__Work instructions__
Give a verbatim copy of the data, leaving the pictures out.

++++ Data for review ++++

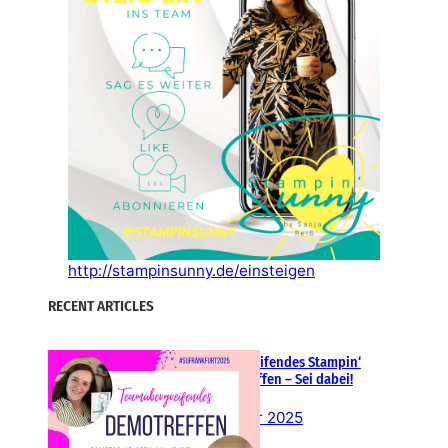
http://stampinsunny.de/einsteigen
RECENT ARTICLES
Teamübergreifendes Stampin‘
Up! Demotreffen – Sei dabei!
26. Februar 2025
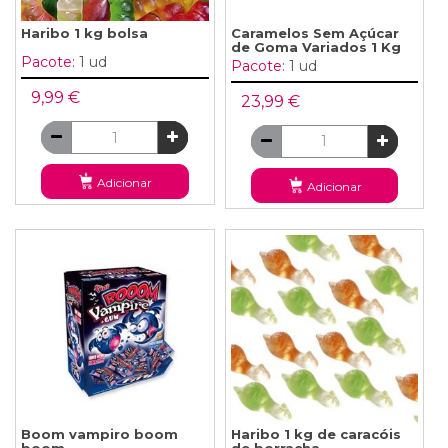
Haribo 1 kg bolsa
Caramelos Sem Açúcar
de Goma Variados 1 Kg
Pacote:
1 ud
Pacote:
1 ud
9,99 €
23,99 €
Adicionar
Adicionar
Boom vampiro boom
Haribo 1 kg de caracóis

++++

__Result for this task__
http://stampinsunny.de/einsteigen
RECENT ARTICLES
Teamübergreifendes Stampin‘
Up! Demotreffen – Sei dabei!
26. Februar 2025
Haribo 1 kg bolsa
Caramelos Sem Açúcar
de Goma Variados 1 Kg
Pacote:
1 ud
Pacote:
1 ud
9,99 €
23,99 €
Adicionar
Adicionar
Boom vampiro boom
Haribo 1 kg de caracóis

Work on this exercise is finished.